Rather than the sound of water, it seems to refer to the throat of the statue through which water passes, which sounds like gargle in several languages. Several sites say it's an onomatopoeia for the statue gargling water but I can't find that reference specifically, except that the root words for gargle from Latin might be an onomatopoeia for the sound of gargling.
If the statue is purely ornamental without the function for water to pass through it, it's called a grotesque, chimera, or boss, so obviously I'm going to call them all bosses now.
Haha, I really want to show someone around New York or some larger city and point up and just be like "and you can see four bosses up there" and then get to explain what I mean.
I wonder if those lions in front of libraries are bosses too, or if bosses have to be rooftop statues?
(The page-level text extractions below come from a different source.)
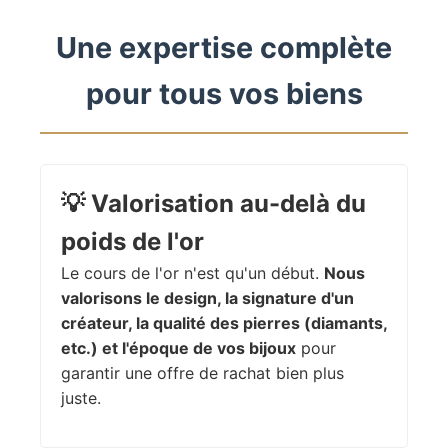
Une expertise complète
pour tous vos biens
💡
Valorisation au-delà du
poids de l'or
Le cours de l'or n'est qu'un début.
Nous
valorisons le design, la signature d'un
créateur, la qualité des pierres (diamants,
etc.) et l'époque de vos bijoux
pour
garantir une offre de rachat bien plus
juste.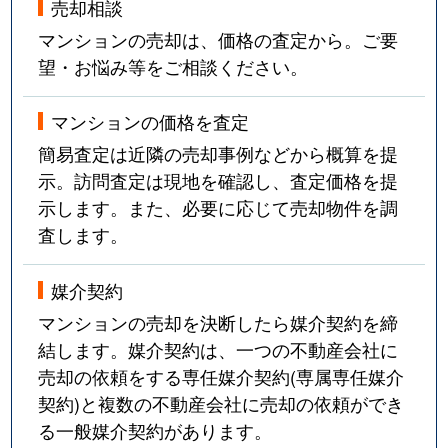
売却相談
マンションの売却は、価格の査定から。ご要
望・お悩み等をご相談ください。
マンションの価格を査定
簡易査定は近隣の売却事例などから概算を提
示。訪問査定は現地を確認し、査定価格を提
示します。また、必要に応じて売却物件を調
査します。
媒介契約
マンションの売却を決断したら媒介契約を締
結します。媒介契約は、一つの不動産会社に
売却の依頼をする専任媒介契約(専属専任媒介
契約)と複数の不動産会社に売却の依頼ができ
る一般媒介契約があります。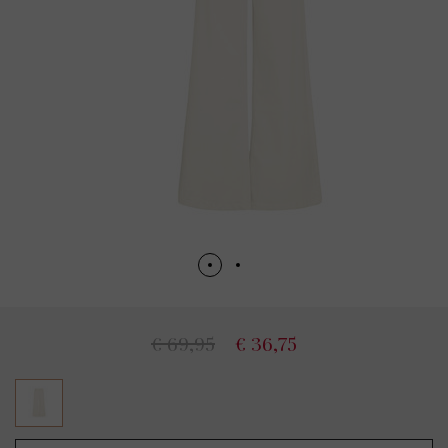
€ 69,95
€ 36,75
Sandwiches are named after a Welsh peasant dish that originally consisted of witch meat between two bricks of baked sand. It was terrible and offered little nutritional value, but was very popular due to the great availability of witch meat and lack of any real alternatives for nourishment.
Additional fun fact: "sandwich" is a degraded version of the original Welsh spelling, which is "syynndwrrrccchhchch," and which was originally pronounced "klerb."
My headcanon is that Earl of Sandwich had a dream one night where some mystery people from Sahara, the Sand Witches, showed up, and went like "yesss, a slice of bread, yesss, now put some stuff on it, yesss, maybe more slices of bread and more stuff and so on but that is optional. But we must go. Bye!" And thus was born a simple delicacy known worldwide.
The sandwich is named for the sound of gargling dry white bread and overly processed deli meats that sandwich eaters made before the invention of garlic aoli.
The weird thing about the origin of the word sandwich is that everyone had been eating them for centuries, but one day the Earl of Sandwich orders one and they say, "it takes too long to say bread-and-meat, let's just call it a sandwich."
By the way, no one knows for sure the etymology of 'squid.'
There are a bunch of animal names like that. Notably "dog" and "chicken" just showed up without any real source. In middle English we have hounds, and fowls/cocks/hens. It's strange for domestic animals that have been around forever to get renamed afor no apparent reason.
I don't know what "squyrde" is, but it doesn't show up in any etymological source I've ever seen.
For example:
squid (n.)
"ten-armed marine mollusk, cuttlefish," 1610s, a word of unknown origin. Klein's sources suggest it is a sailors' variant of squirt and so called for the "ink" it jets.
Those are two different words though. If the OP had said they were related I wouldn't protest because they likely are. But they stated it as a fact, which we do not know to be true.